Hierarchical Bayes

Two extremes that both feel wrong

Chibany has been keeping a journal: for each student who brings them a bento, they record whether it was tonkatsu or hamburger. After a while the journal looks like this — each student with a tonkatsu count $k_i$ out of their total bento count $n_i$:

Student	Tonkatsu $k_i$	Total $n_i$	Raw fraction $k_i / n_i$
Alyssa	70	100	0.70
Ben	28	40	0.70
Carmen	6	10	0.60
Diego	3	5	0.60
Emi	2	2	1.00
Farid	0	1	0.00

Chibany wants, for each student, a believable estimate of $\theta_i$ — that student’s underlying probability of bringing tonkatsu. Two obvious strategies both fail:

No pooling — estimate each student alone. Just use the raw fraction $k_i / n_i$. For Alyssa (70/100) that’s fine. But Emi brought 2 bentos, both tonkatsu, so this says $\theta_{\text{Emi}} = 1.00$ — Emi always brings tonkatsu, with certainty, on the strength of two data points. Farid (0/1) is even worse the other way: one bento, a hamburger, and we declare him a 0%-tonkatsu person who will never bring tonkatsu. Nobody believes either of these.

Complete pooling — one shared rate for everyone. Lump all the bentos together: $109$ tonkatsu out of $158$, so $\theta = 109/158 \approx 0.69$ for everyone (really $0.690$, dominated by the heavy bringers Alyssa and Ben). This fixes the Emi/Farid absurdity, but now it throws away the real differences between students — and we have good reason to think students differ.

Neither extreme is right. The fix is the principled middle, partial pooling: estimate each $\theta_i$ using that student’s own data, pulled toward what the other students do. A student with lots of data stays near their own fraction; a student with almost no data leans heavily on the group. This is exactly the “prior vs. data compromise” you met as precision-weighting in Chapter 4 — only now the prior is the population of other students, and it is learned, not assumed.

The pathology, concretely

The danger of no-pooling is loudest for data-light students: one or two bentos give raw fractions of 0.00 or 1.00 — maximally confident estimates from minimal evidence.

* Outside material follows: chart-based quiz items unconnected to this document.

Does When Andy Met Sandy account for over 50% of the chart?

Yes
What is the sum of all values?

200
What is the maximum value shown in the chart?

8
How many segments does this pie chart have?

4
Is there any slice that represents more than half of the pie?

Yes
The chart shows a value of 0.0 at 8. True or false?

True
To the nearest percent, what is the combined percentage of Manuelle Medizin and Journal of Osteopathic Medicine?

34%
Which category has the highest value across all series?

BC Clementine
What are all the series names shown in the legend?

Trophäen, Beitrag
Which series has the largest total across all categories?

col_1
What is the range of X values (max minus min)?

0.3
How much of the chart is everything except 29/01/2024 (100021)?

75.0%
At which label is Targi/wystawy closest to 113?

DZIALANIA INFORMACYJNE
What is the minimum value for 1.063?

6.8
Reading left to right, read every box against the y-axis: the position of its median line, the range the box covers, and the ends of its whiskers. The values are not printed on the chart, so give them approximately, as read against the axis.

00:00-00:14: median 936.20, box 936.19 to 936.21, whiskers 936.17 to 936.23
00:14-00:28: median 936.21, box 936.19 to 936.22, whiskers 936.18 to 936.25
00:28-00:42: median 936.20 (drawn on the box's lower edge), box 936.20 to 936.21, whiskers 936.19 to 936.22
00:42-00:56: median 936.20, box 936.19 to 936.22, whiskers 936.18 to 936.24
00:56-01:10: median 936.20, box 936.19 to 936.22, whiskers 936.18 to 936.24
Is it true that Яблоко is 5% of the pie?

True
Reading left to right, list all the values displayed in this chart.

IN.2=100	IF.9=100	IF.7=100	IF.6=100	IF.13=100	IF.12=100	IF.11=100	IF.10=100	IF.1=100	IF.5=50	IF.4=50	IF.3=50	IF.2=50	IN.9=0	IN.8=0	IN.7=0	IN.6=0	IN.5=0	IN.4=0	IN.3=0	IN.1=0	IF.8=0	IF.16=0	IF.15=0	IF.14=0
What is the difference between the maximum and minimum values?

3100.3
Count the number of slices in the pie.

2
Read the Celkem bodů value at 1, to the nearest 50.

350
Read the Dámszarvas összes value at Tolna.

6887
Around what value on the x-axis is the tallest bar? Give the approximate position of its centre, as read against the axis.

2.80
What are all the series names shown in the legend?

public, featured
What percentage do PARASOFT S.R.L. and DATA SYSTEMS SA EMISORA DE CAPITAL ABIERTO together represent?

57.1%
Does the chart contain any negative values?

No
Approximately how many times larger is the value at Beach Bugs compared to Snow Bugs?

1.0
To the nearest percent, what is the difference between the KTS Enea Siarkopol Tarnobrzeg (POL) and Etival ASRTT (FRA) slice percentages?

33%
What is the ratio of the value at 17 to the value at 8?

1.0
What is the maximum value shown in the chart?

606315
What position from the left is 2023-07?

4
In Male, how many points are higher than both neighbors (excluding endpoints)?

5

Watch what partial pooling does to Emi and Farid specifically; they are the whole point.

Here is the no-pooling pathology in code — raw fractions with wildly different amounts of data behind them:

 1
 2
 3
 4
 5
 6
 7
 8
 9
10
import jax.numpy as jnp

# (student, tonkatsu count k_i, total bentos n_i)
names = ["Alyssa", "Ben", "Carmen", "Diego", "Emi", "Farid"]
k = jnp.array([70, 28, 6, 3, 2, 0])     # tonkatsu counts
n = jnp.array([100, 40, 10, 5, 2, 1])   # total bentos

raw_fraction = k / n
for name, kf, nf, r in zip(names, k, n, raw_fraction):
    print(f"  {name:7s} {int(kf):>2d}/{int(nf):<3d} -> raw estimate {float(r):.2f}")

Output:

  Alyssa  70/100 -> raw estimate 0.70
  Ben     28/40  -> raw estimate 0.70
  Carmen   6/10  -> raw estimate 0.60
  Diego    3/5   -> raw estimate 0.60
  Emi      2/2   -> raw estimate 1.00
  Farid    0/1   -> raw estimate 0.00

Emi at 1.00 and Farid at 0.00 are the tell: no-pooling lets one or two bentos masquerade as certainty — in either direction.